[Work request] Rewrite every line of the entries below as a Markdown table with the columns "Row" and "Text", numbering the rows in order and omitting blank lines.

[Dataset entries]
:::
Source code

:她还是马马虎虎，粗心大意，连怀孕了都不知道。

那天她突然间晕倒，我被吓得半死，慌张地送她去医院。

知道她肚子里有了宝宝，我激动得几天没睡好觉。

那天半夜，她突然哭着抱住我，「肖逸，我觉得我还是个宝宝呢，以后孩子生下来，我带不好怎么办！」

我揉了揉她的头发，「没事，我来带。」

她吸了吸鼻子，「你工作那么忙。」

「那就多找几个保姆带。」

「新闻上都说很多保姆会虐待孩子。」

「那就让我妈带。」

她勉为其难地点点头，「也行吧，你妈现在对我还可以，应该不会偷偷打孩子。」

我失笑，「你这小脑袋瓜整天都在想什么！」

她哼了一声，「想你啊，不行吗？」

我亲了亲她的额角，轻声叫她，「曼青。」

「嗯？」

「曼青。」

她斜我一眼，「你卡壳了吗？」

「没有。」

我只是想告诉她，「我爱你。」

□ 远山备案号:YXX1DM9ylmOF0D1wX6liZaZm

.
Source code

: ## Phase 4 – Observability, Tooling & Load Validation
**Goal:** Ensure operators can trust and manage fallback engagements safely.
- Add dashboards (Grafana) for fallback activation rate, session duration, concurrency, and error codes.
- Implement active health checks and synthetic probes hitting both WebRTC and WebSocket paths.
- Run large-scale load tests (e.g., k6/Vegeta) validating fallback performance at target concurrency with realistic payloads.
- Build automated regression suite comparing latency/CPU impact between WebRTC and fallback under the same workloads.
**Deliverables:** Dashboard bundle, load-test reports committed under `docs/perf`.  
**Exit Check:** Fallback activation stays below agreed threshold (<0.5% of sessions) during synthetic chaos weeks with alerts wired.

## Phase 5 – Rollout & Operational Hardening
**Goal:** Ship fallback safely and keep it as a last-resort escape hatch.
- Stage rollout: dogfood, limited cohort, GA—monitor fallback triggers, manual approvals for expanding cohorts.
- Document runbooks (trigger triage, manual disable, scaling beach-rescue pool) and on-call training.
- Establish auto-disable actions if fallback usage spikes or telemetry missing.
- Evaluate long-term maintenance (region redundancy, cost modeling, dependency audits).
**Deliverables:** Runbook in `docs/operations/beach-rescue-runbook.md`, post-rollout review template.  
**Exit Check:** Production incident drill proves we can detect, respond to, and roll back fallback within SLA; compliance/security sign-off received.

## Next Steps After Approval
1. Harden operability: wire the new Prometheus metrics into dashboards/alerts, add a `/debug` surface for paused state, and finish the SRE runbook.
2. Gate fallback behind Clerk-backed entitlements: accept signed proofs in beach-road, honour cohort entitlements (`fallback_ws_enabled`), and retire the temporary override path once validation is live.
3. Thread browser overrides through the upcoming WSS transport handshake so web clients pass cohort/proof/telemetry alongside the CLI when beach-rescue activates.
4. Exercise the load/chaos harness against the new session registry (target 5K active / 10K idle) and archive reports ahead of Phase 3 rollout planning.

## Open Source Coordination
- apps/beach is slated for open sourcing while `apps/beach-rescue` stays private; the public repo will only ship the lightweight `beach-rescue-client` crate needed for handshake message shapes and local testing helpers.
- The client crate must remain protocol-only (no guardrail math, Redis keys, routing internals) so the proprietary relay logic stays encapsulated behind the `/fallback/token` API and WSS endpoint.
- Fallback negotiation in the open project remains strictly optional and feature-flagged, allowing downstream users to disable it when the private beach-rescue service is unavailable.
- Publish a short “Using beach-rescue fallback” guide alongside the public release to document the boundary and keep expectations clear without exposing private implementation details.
:::
[Solution to this problem]
| Row | Text |
|---|---|
| 1 | Source code |
| 2 | :她还是马马虎虎，粗心大意，连怀孕了都不知道。 |
| 3 | 那天她突然间晕倒，我被吓得半死，慌张地送她去医院。 |
| 4 | 知道她肚子里有了宝宝，我激动得几天没睡好觉。 |
| 5 | 那天半夜，她突然哭着抱住我，「肖逸，我觉得我还是个宝宝呢，以后孩子生下来，我带不好怎么办！」 |
| 6 | 我揉了揉她的头发，「没事，我来带。」 |
| 7 | 她吸了吸鼻子，「你工作那么忙。」 |
| 8 | 「那就多找几个保姆带。」 |
| 9 | 「新闻上都说很多保姆会虐待孩子。」 |
| 10 | 「那就让我妈带。」 |
| 11 | 她勉为其难地点点头，「也行吧，你妈现在对我还可以，应该不会偷偷打孩子。」 |
| 12 | 我失笑，「你这小脑袋瓜整天都在想什么！」 |
| 13 | 她哼了一声，「想你啊，不行吗？」 |
| 14 | 我亲了亲她的额角，轻声叫她，「曼青。」 |
| 15 | 「嗯？」 |
| 16 | 「曼青。」 |
| 17 | 她斜我一眼，「你卡壳了吗？」 |
| 18 | 「没有。」 |
| 19 | 我只是想告诉她，「我爱你。」 |
| 20 | □ 远山备案号:YXX1DM9ylmOF0D1wX6liZaZm |
| 21 | . |
| 22 | Source code |
| 23 | : ## Phase 4 – Observability, Tooling & Load Validation |
| 24 | **Goal:** Ensure operators can trust and manage fallback engagements safely. |
| 25 | - Add dashboards (Grafana) for fallback activation rate, session duration, concurrency, and error codes. |
| 26 | - Implement active health checks and synthetic probes hitting both WebRTC and WebSocket paths. |
| 27 | - Run large-scale load tests (e.g., k6/Vegeta) validating fallback performance at target concurrency with realistic payloads. |
| 28 | - Build automated regression suite comparing latency/CPU impact between WebRTC and fallback under the same workloads. |
| 29 | **Deliverables:** Dashboard bundle, load-test reports committed under `docs/perf`.   |
| 30 | **Exit Check:** Fallback activation stays below agreed threshold (<0.5% of sessions) during synthetic chaos weeks with alerts wired. |
| 31 | ## Phase 5 – Rollout & Operational Hardening |
| 32 | **Goal:** Ship fallback safely and keep it as a last-resort escape hatch. |
| 33 | - Stage rollout: dogfood, limited cohort, GA—monitor fallback triggers, manual approvals for expanding cohorts. |
| 34 | - Document runbooks (trigger triage, manual disable, scaling beach-rescue pool) and on-call training. |
| 35 | - Establish auto-disable actions if fallback usage spikes or telemetry missing. |
| 36 | - Evaluate long-term maintenance (region redundancy, cost modeling, dependency audits). |
| 37 | **Deliverables:** Runbook in `docs/operations/beach-rescue-runbook.md`, post-rollout review template.   |
| 38 | **Exit Check:** Production incident drill proves we can detect, respond to, and roll back fallback within SLA; compliance/security sign-off received. |
| 39 | ## Next Steps After Approval |
| 40 | 1. Harden operability: wire the new Prometheus metrics into dashboards/alerts, add a `/debug` surface for paused state, and finish the SRE runbook. |
| 41 | 2. Gate fallback behind Clerk-backed entitlements: accept signed proofs in beach-road, honour cohort entitlements (`fallback_ws_enabled`), and retire the temporary override path once validation is live. |
| 42 | 3. Thread browser overrides through the upcoming WSS transport handshake so web clients pass cohort/proof/telemetry alongside the CLI when beach-rescue activates. |
| 43 | 4. Exercise the load/chaos harness against the new session registry (target 5K active / 10K idle) and archive reports ahead of Phase 3 rollout planning. |
| 44 | ## Open Source Coordination |
| 45 | - apps/beach is slated for open sourcing while `apps/beach-rescue` stays private; the public repo will only ship the lightweight `beach-rescue-client` crate needed for handshake message shapes and local testing helpers. |
| 46 | - The client crate must remain protocol-only (no guardrail math, Redis keys, routing internals) so the proprietary relay logic stays encapsulated behind the `/fallback/token` API and WSS endpoint. |
| 47 | - Fallback negotiation in the open project remains strictly optional and feature-flagged, allowing downstream users to disable it when the private beach-rescue service is unavailable. |
| 48 | - Publish a short “Using beach-rescue fallback” guide alongside the public release to document the boundary and keep expectations clear without exposing private implementation details. |